> **Task**: Reproduce the lines below verbatim, starting at the line containing "### **ВАЖЛИВІ (3):**" and ending after the line containing "vos sensations :**", with both of those lines included. Omit the pictures from your output.

[Rendered images with their source text]
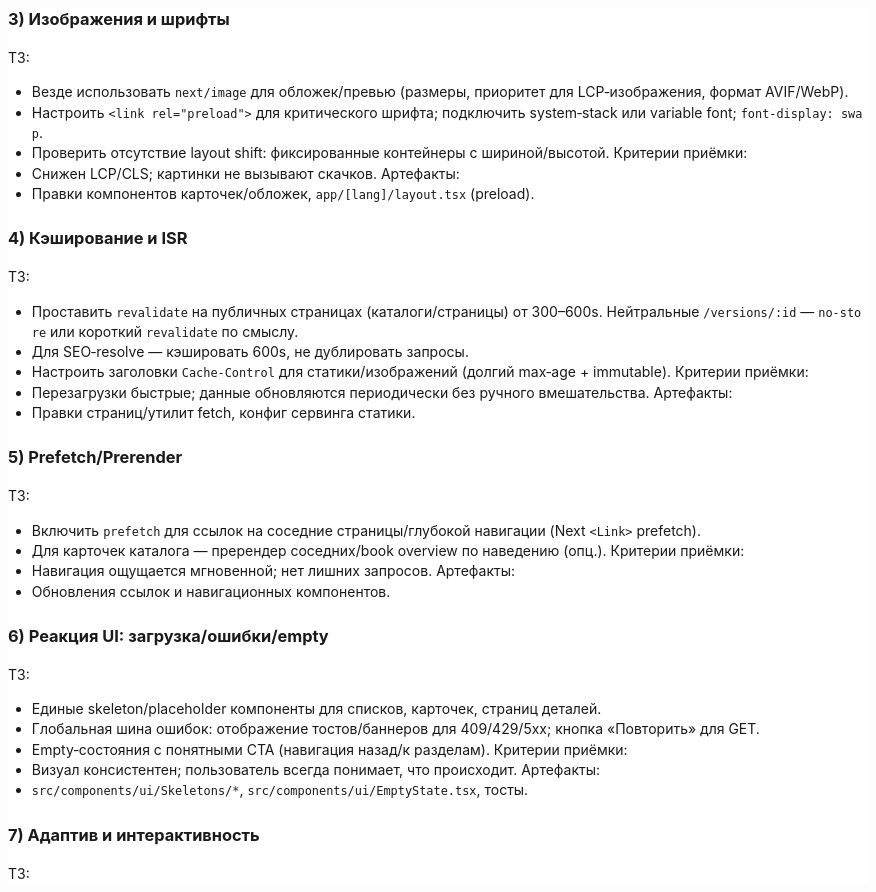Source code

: ### 3) Изображения и шрифты

ТЗ:

- Везде использовать `next/image` для обложек/превью (размеры, приоритет для LCP‑изображения, формат AVIF/WebP).
- Настроить `<link rel="preload">` для критического шрифта; подключить system‑stack или variable font; `font-display: swap`.
- Проверить отсутствие layout shift: фиксированные контейнеры с шириной/высотой.
  Критерии приёмки:
- Снижен LCP/CLS; картинки не вызывают скачков.
  Артефакты:
- Правки компонентов карточек/обложек, `app/[lang]/layout.tsx` (preload).

### 4) Кэширование и ISR

ТЗ:

- Проставить `revalidate` на публичных страницах (каталоги/страницы) от 300–600s. Нейтральные `/versions/:id` — `no-store` или короткий `revalidate` по смыслу.
- Для SEO‑resolve — кэшировать 600s, не дублировать запросы.
- Настроить заголовки `Cache-Control` для статики/изображений (долгий max‑age + immutable).
  Критерии приёмки:
- Перезагрузки быстрые; данные обновляются периодически без ручного вмешательства.
  Артефакты:
- Правки страниц/утилит fetch, конфиг сервинга статики.

### 5) Prefetch/Prerender

ТЗ:

- Включить `prefetch` для ссылок на соседние страницы/глубокой навигации (Next `<Link>` prefetch).
- Для карточек каталога — пререндер соседних/book overview по наведению (опц.).
  Критерии приёмки:
- Навигация ощущается мгновенной; нет лишних запросов.
  Артефакты:
- Обновления ссылок и навигационных компонентов.

### 6) Реакция UI: загрузка/ошибки/empty

ТЗ:

- Единые skeleton/placeholder компоненты для списков, карточек, страниц деталей.
- Глобальная шина ошибок: отображение тостов/баннеров для 409/429/5xx; кнопка «Повторить» для GET.
- Empty‑состояния с понятными CTA (навигация назад/к разделам).
  Критерии приёмки:
- Визуал консистентен; пользователь всегда понимает, что происходит.
  Артефакты:
- `src/components/ui/Skeletons/*`, `src/components/ui/EmptyState.tsx`, тосты.

### 7) Адаптив и интерактивность

ТЗ:
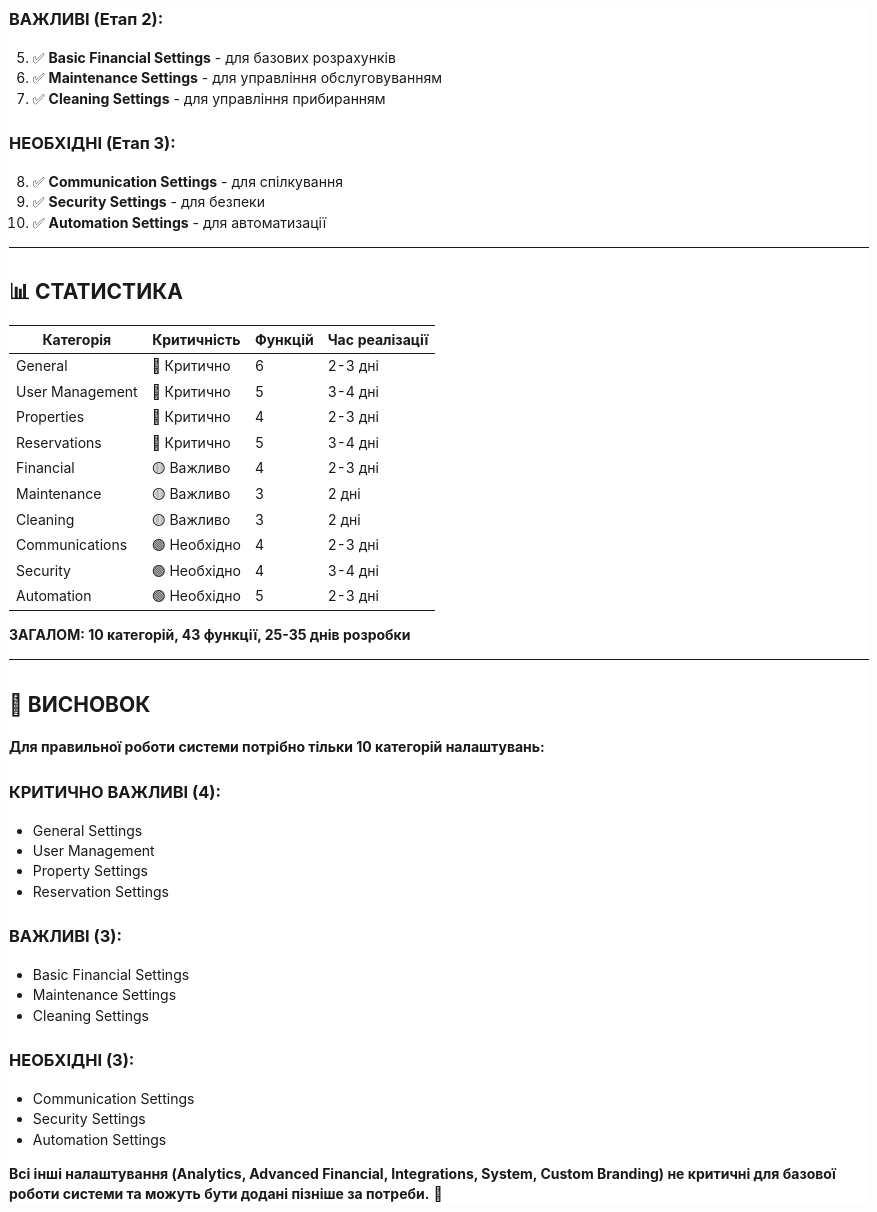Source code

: ### **ВАЖЛИВІ (Етап 2):**
5. ✅ **Basic Financial Settings** - для базових розрахунків
6. ✅ **Maintenance Settings** - для управління обслуговуванням
7. ✅ **Cleaning Settings** - для управління прибиранням

### **НЕОБХІДНІ (Етап 3):**
8. ✅ **Communication Settings** - для спілкування
9. ✅ **Security Settings** - для безпеки
10. ✅ **Automation Settings** - для автоматизації

---

## 📊 **СТАТИСТИКА**

| Категорія | Критичність | Функцій | Час реалізації |
|-----------|-------------|---------|----------------|
| General | 🔴 Критично | 6 | 2-3 дні |
| User Management | 🔴 Критично | 5 | 3-4 дні |
| Properties | 🔴 Критично | 4 | 2-3 дні |
| Reservations | 🔴 Критично | 5 | 3-4 дні |
| Financial | 🟡 Важливо | 4 | 2-3 дні |
| Maintenance | 🟡 Важливо | 3 | 2 дні |
| Cleaning | 🟡 Важливо | 3 | 2 дні |
| Communications | 🟢 Необхідно | 4 | 2-3 дні |
| Security | 🟢 Необхідно | 4 | 3-4 дні |
| Automation | 🟢 Необхідно | 5 | 2-3 дні |

**ЗАГАЛОМ: 10 категорій, 43 функції, 25-35 днів розробки**

---

## 🎯 **ВИСНОВОК**

**Для правильної роботи системи потрібно тільки 10 категорій налаштувань:**

### **КРИТИЧНО ВАЖЛИВІ (4):**
- General Settings
- User Management  
- Property Settings
- Reservation Settings

### **ВАЖЛИВІ (3):**
- Basic Financial Settings
- Maintenance Settings
- Cleaning Settings

### **НЕОБХІДНІ (3):**
- Communication Settings
- Security Settings
- Automation Settings

**Всі інші налаштування (Analytics, Advanced Financial, Integrations, System, Custom Branding) не критичні для базової роботи системи та можуть бути додані пізніше за потреби.** 🚀
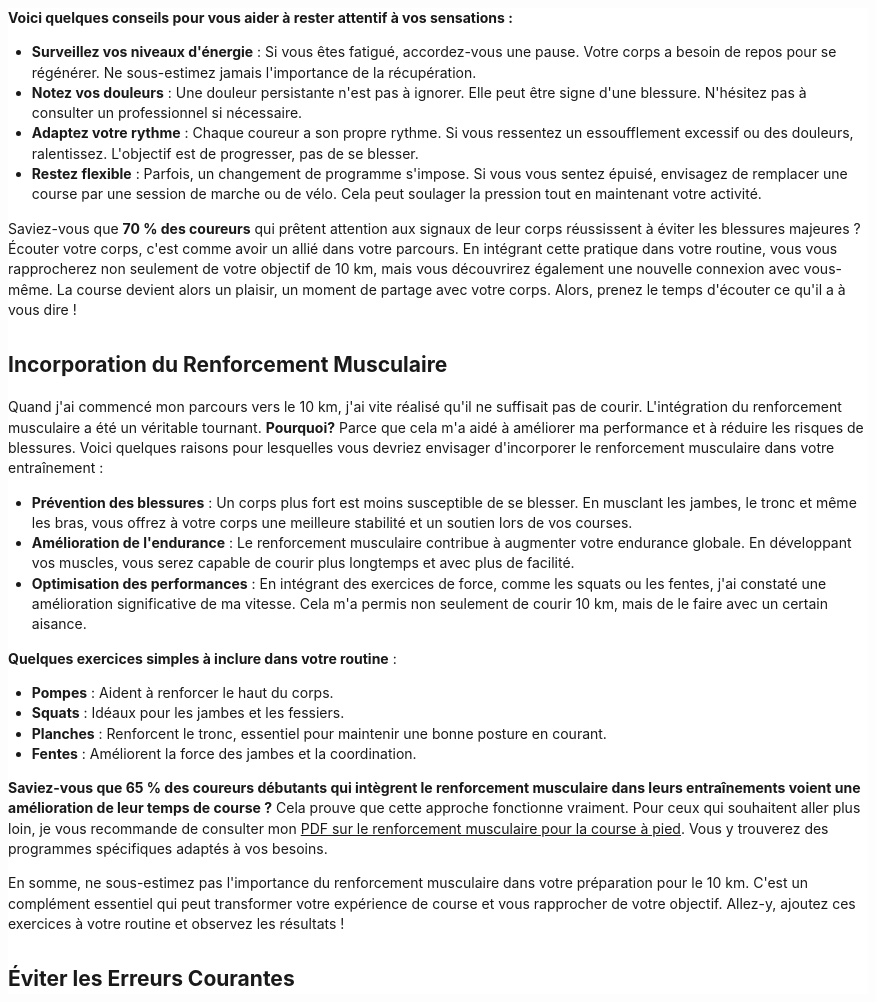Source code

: **Voici quelques conseils pour vous aider à rester attentif à vos sensations :**

- **Surveillez vos niveaux d'énergie** : Si vous êtes fatigué, accordez-vous une pause. Votre corps a besoin de repos pour se régénérer. Ne sous-estimez jamais l'importance de la récupération.
- **Notez vos douleurs** : Une douleur persistante n'est pas à ignorer. Elle peut être signe d'une blessure. N'hésitez pas à consulter un professionnel si nécessaire.
- **Adaptez votre rythme** : Chaque coureur a son propre rythme. Si vous ressentez un essoufflement excessif ou des douleurs, ralentissez. L'objectif est de progresser, pas de se blesser.
- **Restez flexible** : Parfois, un changement de programme s'impose. Si vous vous sentez épuisé, envisagez de remplacer une course par une session de marche ou de vélo. Cela peut soulager la pression tout en maintenant votre activité.

Saviez-vous que **70 % des coureurs** qui prêtent attention aux signaux de leur corps réussissent à éviter les blessures majeures ? Écouter votre corps, c'est comme avoir un allié dans votre parcours. En intégrant cette pratique dans votre routine, vous vous rapprocherez non seulement de votre objectif de 10 km, mais vous découvrirez également une nouvelle connexion avec vous-même. La course devient alors un plaisir, un moment de partage avec votre corps. Alors, prenez le temps d'écouter ce qu'il a à vous dire !
## Incorporation du Renforcement Musculaire

Quand j'ai commencé mon parcours vers le 10 km, j'ai vite réalisé qu'il ne suffisait pas de courir. L'intégration du renforcement musculaire a été un véritable tournant. **Pourquoi?** Parce que cela m'a aidé à améliorer ma performance et à réduire les risques de blessures. Voici quelques raisons pour lesquelles vous devriez envisager d'incorporer le renforcement musculaire dans votre entraînement :

- **Prévention des blessures** : Un corps plus fort est moins susceptible de se blesser. En musclant les jambes, le tronc et même les bras, vous offrez à votre corps une meilleure stabilité et un soutien lors de vos courses.
- **Amélioration de l'endurance** : Le renforcement musculaire contribue à augmenter votre endurance globale. En développant vos muscles, vous serez capable de courir plus longtemps et avec plus de facilité.
- **Optimisation des performances** : En intégrant des exercices de force, comme les squats ou les fentes, j'ai constaté une amélioration significative de ma vitesse. Cela m'a permis non seulement de courir 10 km, mais de le faire avec un certain aisance.

**Quelques exercices simples à inclure dans votre routine** :

- **Pompes** : Aident à renforcer le haut du corps.
- **Squats** : Idéaux pour les jambes et les fessiers.
- **Planches** : Renforcent le tronc, essentiel pour maintenir une bonne posture en courant.
- **Fentes** : Améliorent la force des jambes et la coordination.

**Saviez-vous que 65 % des coureurs débutants qui intègrent le renforcement musculaire dans leurs entraînements voient une amélioration de leur temps de course ?** Cela prouve que cette approche fonctionne vraiment. Pour ceux qui souhaitent aller plus loin, je vous recommande de consulter mon [PDF sur le renforcement musculaire pour la course à pied](renforcement-musculaire-course-a-pied-pdf). Vous y trouverez des programmes spécifiques adaptés à vos besoins.

En somme, ne sous-estimez pas l'importance du renforcement musculaire dans votre préparation pour le 10 km. C'est un complément essentiel qui peut transformer votre expérience de course et vous rapprocher de votre objectif. Allez-y, ajoutez ces exercices à votre routine et observez les résultats !
## Éviter les Erreurs Courantes
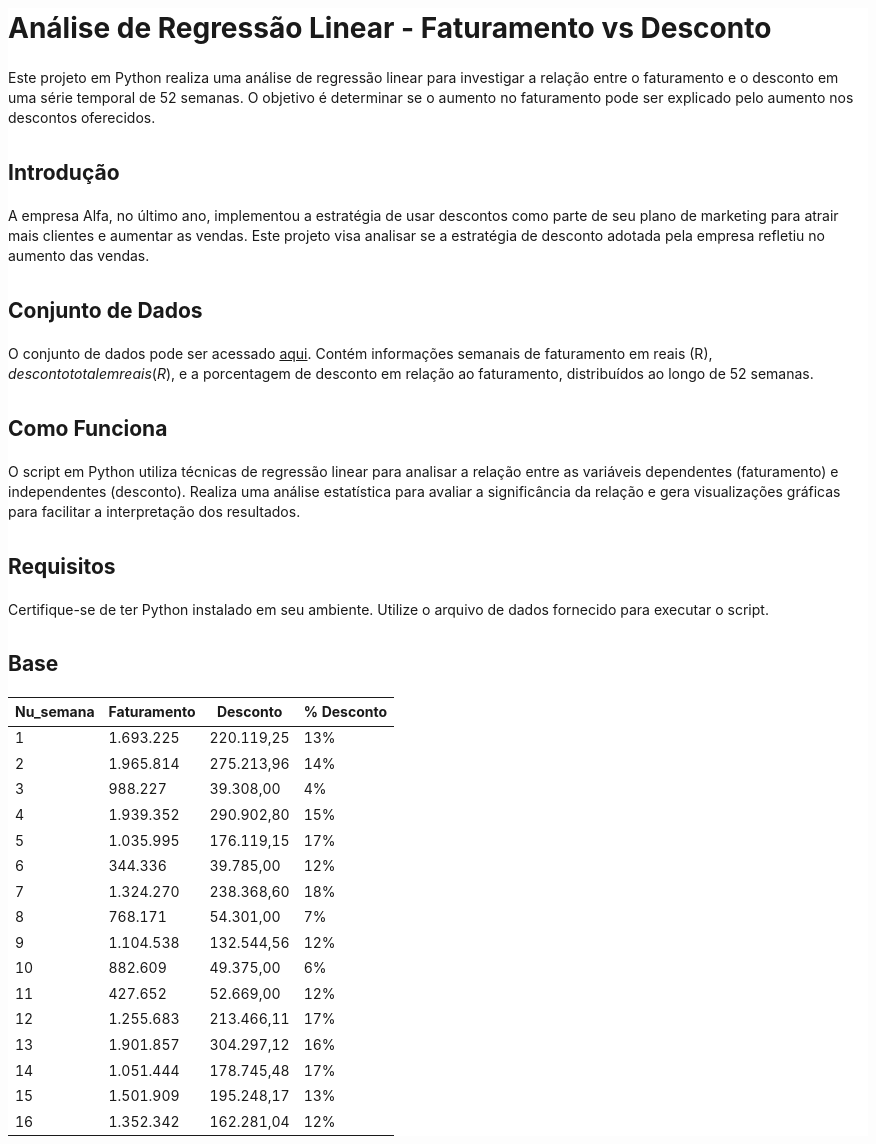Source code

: 
# Análise de Regressão Linear - Faturamento vs Desconto

Este projeto em Python realiza uma análise de regressão linear para investigar a relação entre o faturamento e o desconto em uma série temporal de 52 semanas. O objetivo é determinar se o aumento no faturamento pode ser explicado pelo aumento nos descontos oferecidos.

## Introdução
A empresa Alfa, no último ano, implementou a estratégia de usar descontos como parte de seu plano de marketing para atrair mais clientes e aumentar as vendas. Este projeto visa analisar se a estratégia de desconto adotada pela empresa refletiu no aumento das vendas.

## Conjunto de Dados
O conjunto de dados pode ser acessado [aqui](https://docs.google.com/spreadsheets/d/1H2G8KApyyZVyJ82viDbeotyJG4zcQmMn/edit?usp=sharing&ouid=108379818747706290436&rtpof=true&sd=true). Contém informações semanais de faturamento em reais (R$), desconto total em reais (R$), e a porcentagem de desconto em relação ao faturamento, distribuídos ao longo de 52 semanas.


## Como Funciona
O script em Python utiliza técnicas de regressão linear para analisar a relação entre as variáveis dependentes (faturamento) e independentes (desconto). Realiza uma análise estatística para avaliar a significância da relação e gera visualizações gráficas para facilitar a interpretação dos resultados.

## Requisitos
Certifique-se de ter Python instalado em seu ambiente. Utilize o arquivo de dados fornecido para executar o script.

## Base

| Nu_semana | Faturamento  | Desconto      | % Desconto |
|-----------|--------------|---------------|------------|
| 1         | 1.693.225    | 220.119,25    | 13%        |
| 2         | 1.965.814    | 275.213,96    | 14%        |
| 3         | 988.227      | 39.308,00     | 4%         |
| 4         | 1.939.352    | 290.902,80    | 15%        |
| 5         | 1.035.995    | 176.119,15    | 17%        |
| 6         | 344.336      | 39.785,00     | 12%        |
| 7         | 1.324.270    | 238.368,60    | 18%        |
| 8         | 768.171      | 54.301,00     | 7%         |
| 9         | 1.104.538    | 132.544,56    | 12%        |
| 10        | 882.609      | 49.375,00     | 6%         |
| 11        | 427.652      | 52.669,00     | 12%        |
| 12        | 1.255.683    | 213.466,11    | 17%        |
| 13        | 1.901.857    | 304.297,12    | 16%        |
| 14        | 1.051.444    | 178.745,48    | 17%        |
| 15        | 1.501.909    | 195.248,17    | 13%        |
| 16        | 1.352.342    | 162.281,04    | 12%        |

> **Exercise answer**:
### **ВАЖЛИВІ (3):**
- Basic Financial Settings
- Maintenance Settings
- Cleaning Settings

### **НЕОБХІДНІ (3):**
- Communication Settings
- Security Settings
- Automation Settings

**Всі інші налаштування (Analytics, Advanced Financial, Integrations, System, Custom Branding) не критичні для базової роботи системи та можуть бути додані пізніше за потреби.** 🚀
Source code

: **Voici quelques conseils pour vous aider à rester attentif à vos sensations :**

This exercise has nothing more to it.